→ **QUESTIONS**
(a) Output the passage of the coating unit description from "In addition, dead" up to and including "of the bed.", keeping the wording unchanged.
(b) Answer these questions about the coating unit description, one per line:
(i) What passes through the porous base plate to keep the powder fluidized in a bed?
(ii) What do the relatively small exhaust hoods of conventional beds permit?
(iii) Which fittings installed within the bed are named as causing dead spots of zero fluidization?

Electrostatic fluidized bed coating unit

Abstract

An electrostatic fluidized bed coating unit is disclosed. The coating unit comprises a plenum chamber with means for ingress of a gas under a greater than atmospheric pressure, a porous plate located on top of the plenum chamber and extending to the limits of the containing walls of the plenum chamber, containing walls for powder immediately above the porous plate and forming essentially a continuation of the plenum chamber walls, a coating chamber secured to such powder containing walls, and an exhaust system for effecting a uniform fluidizing gas removal from an area essentially directly above the porous plate.

Description

This invention relates to an electrostatic fluidized bed powder coating unit and more particularly to an exhaust system for the coating chamber of an electrostatic fluidized bed coating unit.

Electrostatic fluidized bed systems are a well known art in the field of powder coating. In such systems, the powder material which is essentially 100% solids is kept fluidized in a bed by dry air passing through a porous base plate. The powder particles are charged either by means of an electrode in the fluid bed beneath the surface of the fluidizing powder or by charge transfer from the pre-ionized air. The fluidizing effect plus the charge repulsion effect of the powder particles result in an upward motion of the particles to form a cloud above the bed. An elongated substrate or any other object passing axially across or vertically through the bed and through the powder cloud becomes deposited with a layer of the powder material.

While electrostatic fluidized bed powder coating systems are known, difficulties have been experienced in producing a dense and essentially stable, uniform powder cloud within the coating chamber. Exhaust mechanisms in conventional electrostatic fluidized beds and cloud coaters are either non-existent or are such as to draw powder particles through preferred and confined locations. The effect is a distortion in the vertical line of travel of the powder which immediately upon fluidization tends to travel in a line directly to the exhaust ports. The result is a varying degree of cloud density at any specific location in the coating chamber and heavy powder concentrations in the vincinity of the exhaust ports.

Furthermore, conventional beds have relatively small exhaust hoods which permit heavy powder accumulation on their sides with subsequent drop off onto the object being coated.

In addition, dead spots of zero fluidization have often presented problems due to such fittings as flanges, screws, etc. that are installed within the bed. This effect is due to lack of air flow through the porous plate at these spots thus stagnating the powder directly above and resting thereon and also due to non-uniform flow of the air through the porous plate close to such flanges.

The object of the present invention is to provide an electrostatic fluidized bed powder coating unit and particularly to a cloud coater which enables development and control of a stable cloud of essentially uniform powder density above the main body of the fluidizing powder, and which also enables development of uniform fluidization of powder particles across the entire area of the bed.

The electrostatic fluidized bed coating unit, in accordance with the invention, for applying charged powder particles continuously onto discrete or elongated objects comprises a plenum chamber with means for ingress of a gas under a greater than atmospheric pressure, a porous top plate for such plenum chamber extending to the limits of the containing walls of the plenum chamber, containing walls for powder immediately above the porous plate and forming essentially a continuation of the plenum chamber walls, a coating chamber secured to the powder containing walls, and an exhaust system for effecting a substantially uniform fluidizing gas removal from an area essentially directly above the porous plate.

→ **Records from a dataset**
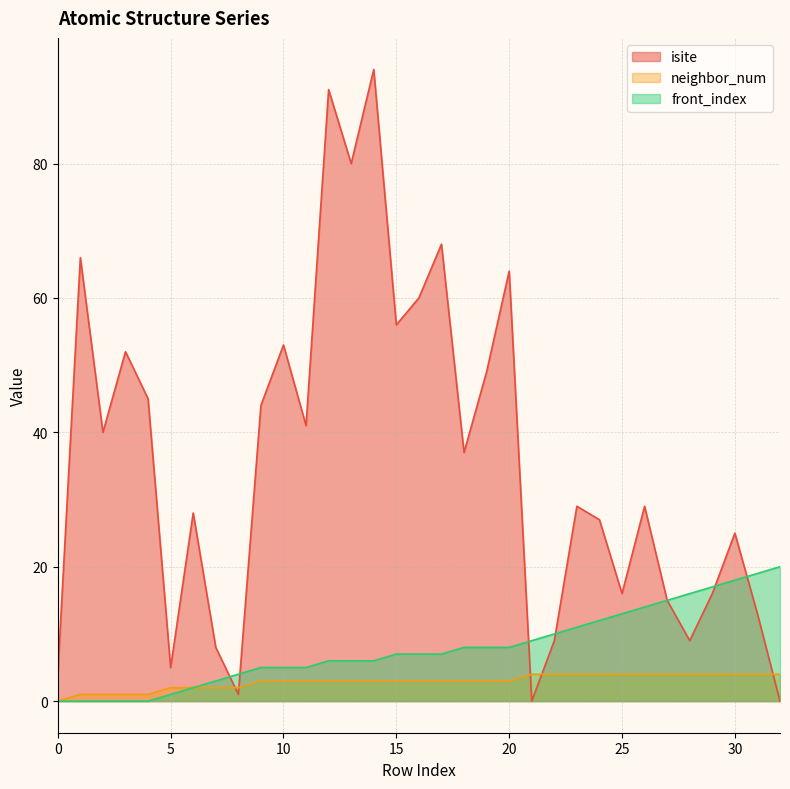

Is the value of front_index at 24 greater than the value of neighbor_num at 21?

Yes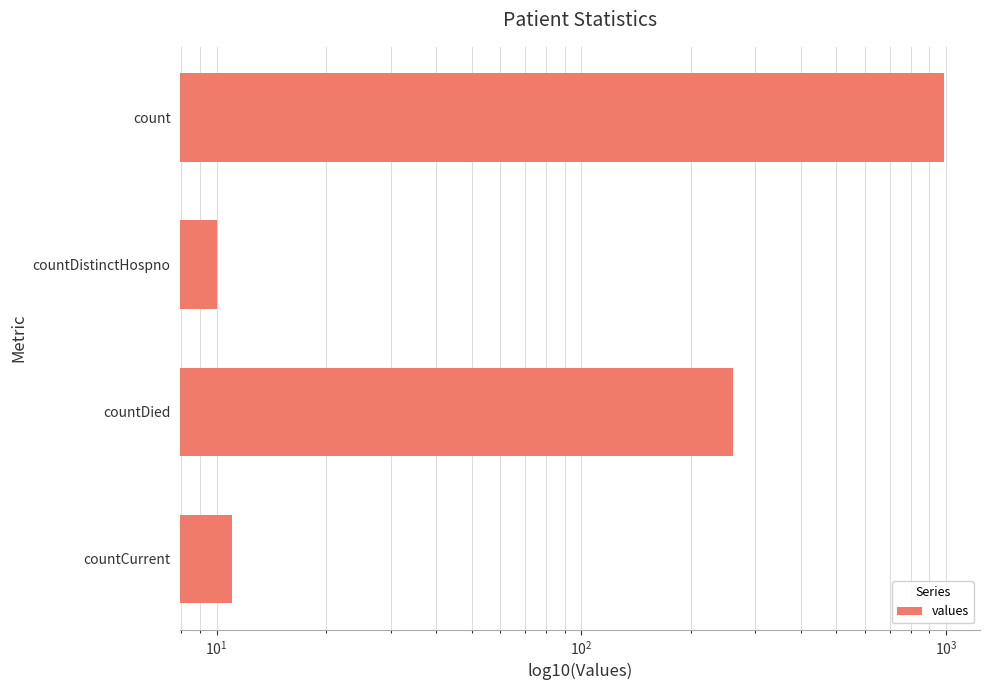

What is the sum of the values at countCurrent and countDied?

272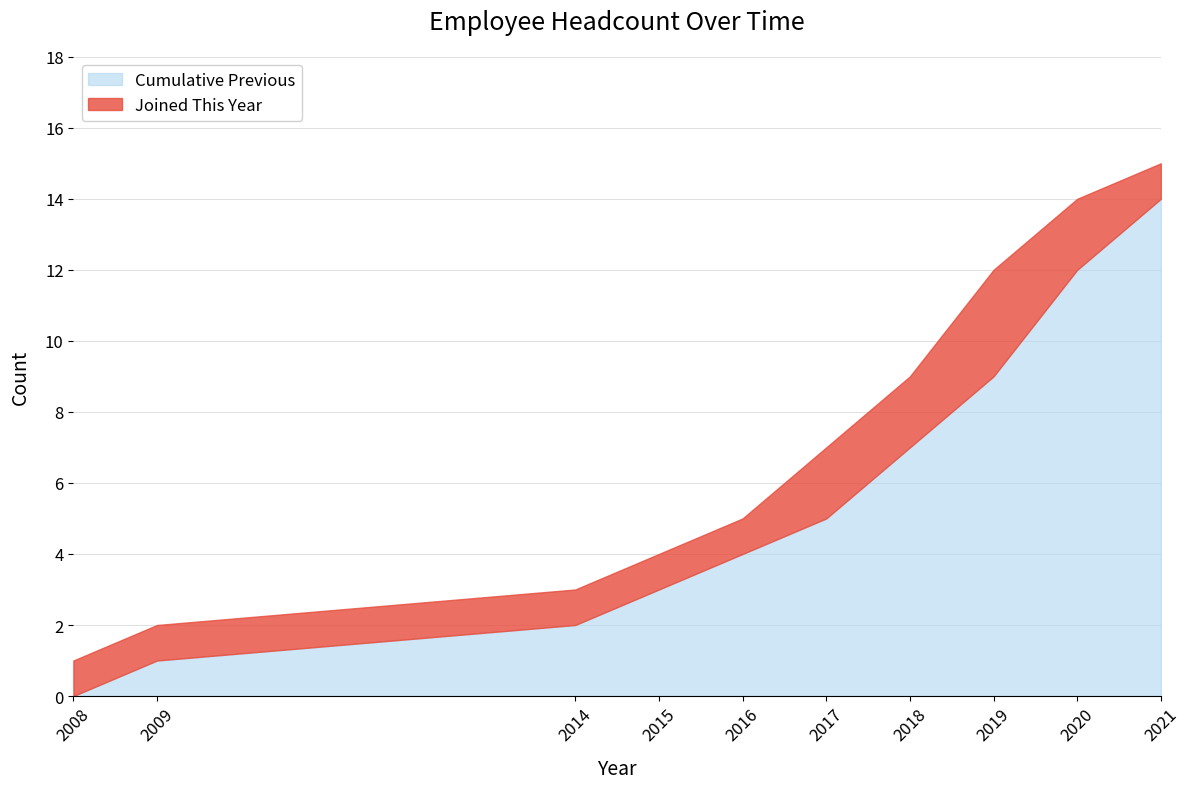

What is the change in value from 2019 to 2020?

+2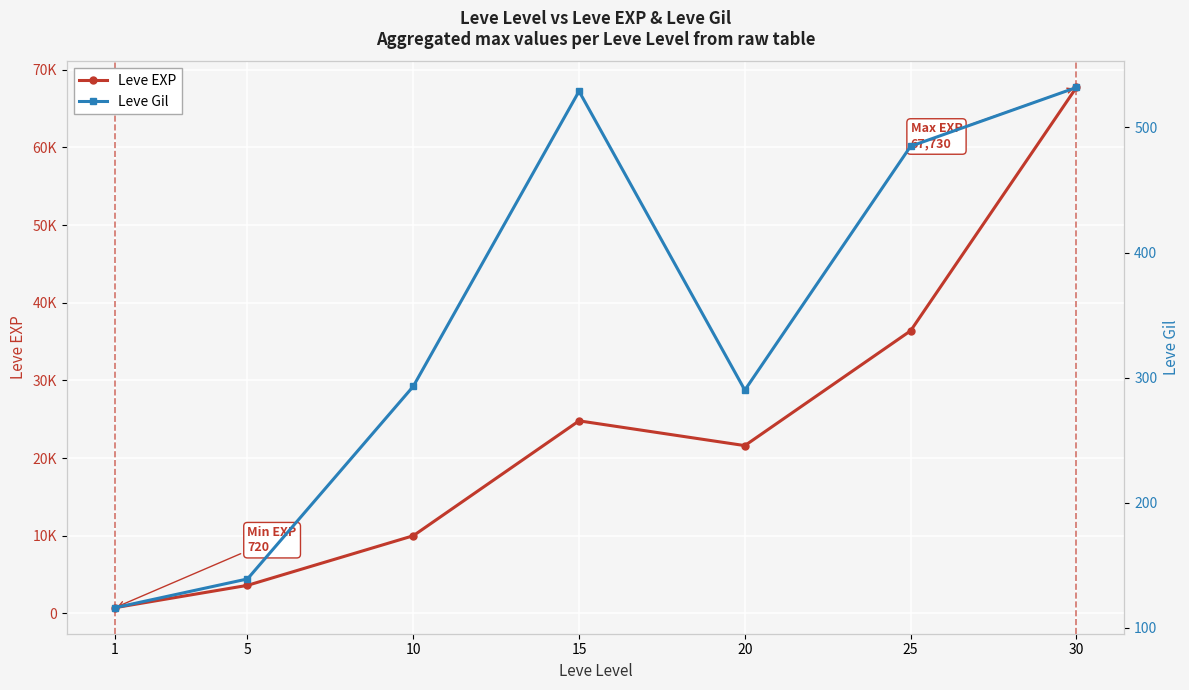

Between 5 and 25, which series saw the biggest shift?

Leve EXP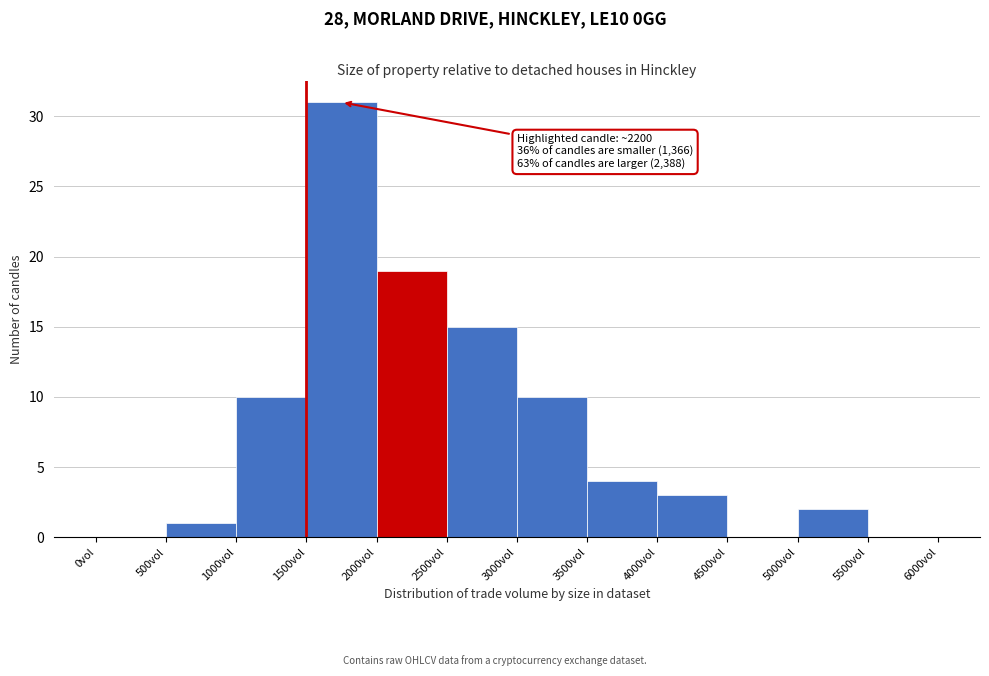

Which range on the x-axis has the tallest bar?

1500 to 2000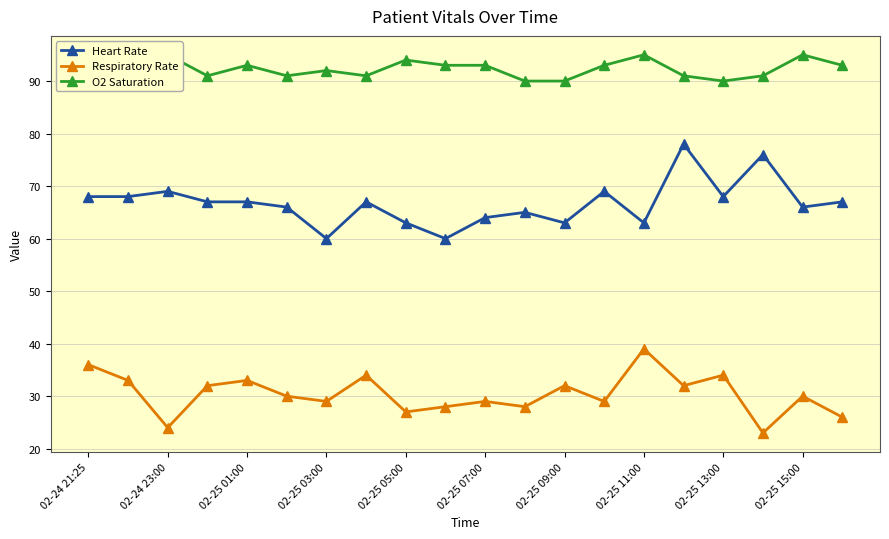

What value does the O2 Saturation series have at 19?

93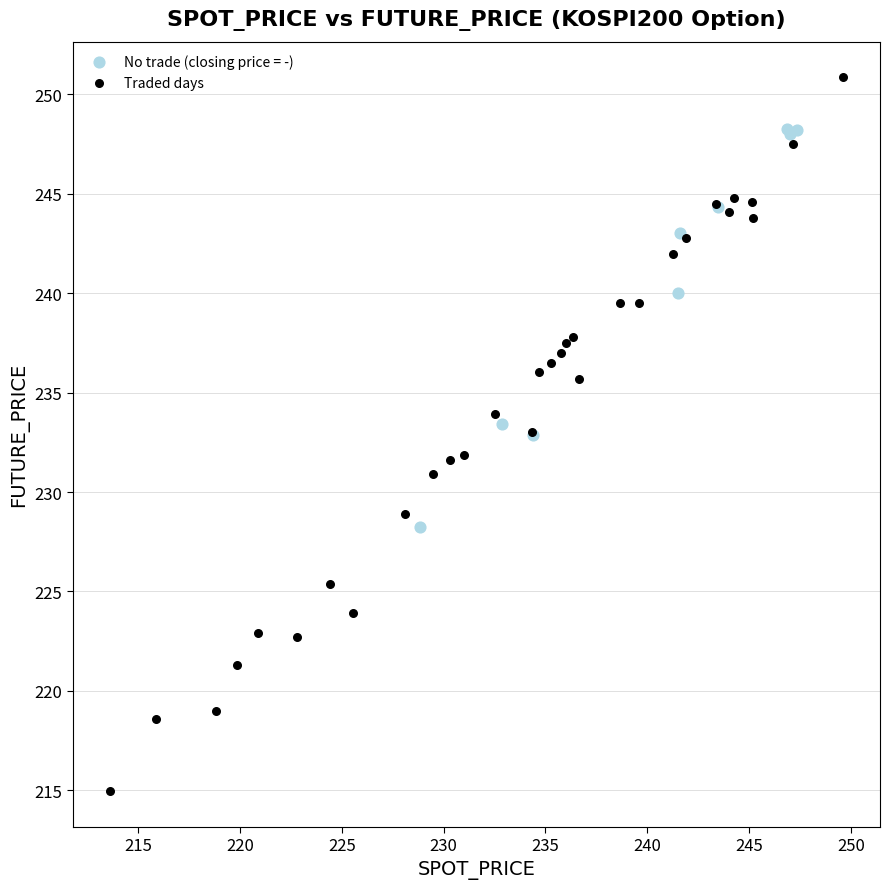

Which series contains the highest Y value?

Traded days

→ **ANSWERS FOR THE EXERCISE**
(a)
In addition, dead spots of zero fluidization have often presented problems due to such fittings as flanges, screws, etc. that are installed within the bed. This effect is due to lack of air flow through the porous plate at these spots thus stagnating the powder directly above and resting thereon and also due to non-uniform flow of the air through the porous plate close to such flanges.

The object of the present invention is to provide an electrostatic fluidized bed powder coating unit and particularly to a cloud coater which enables development and control of a stable cloud of essentially uniform powder density above the main body of the fluidizing powder, and which also enables development of uniform fluidization of powder particles across the entire area of the bed.

(b)
(i) Dry air.
(ii) Heavy powder accumulation on their sides, with subsequent drop off onto the object being coated.
(iii) Flanges and screws.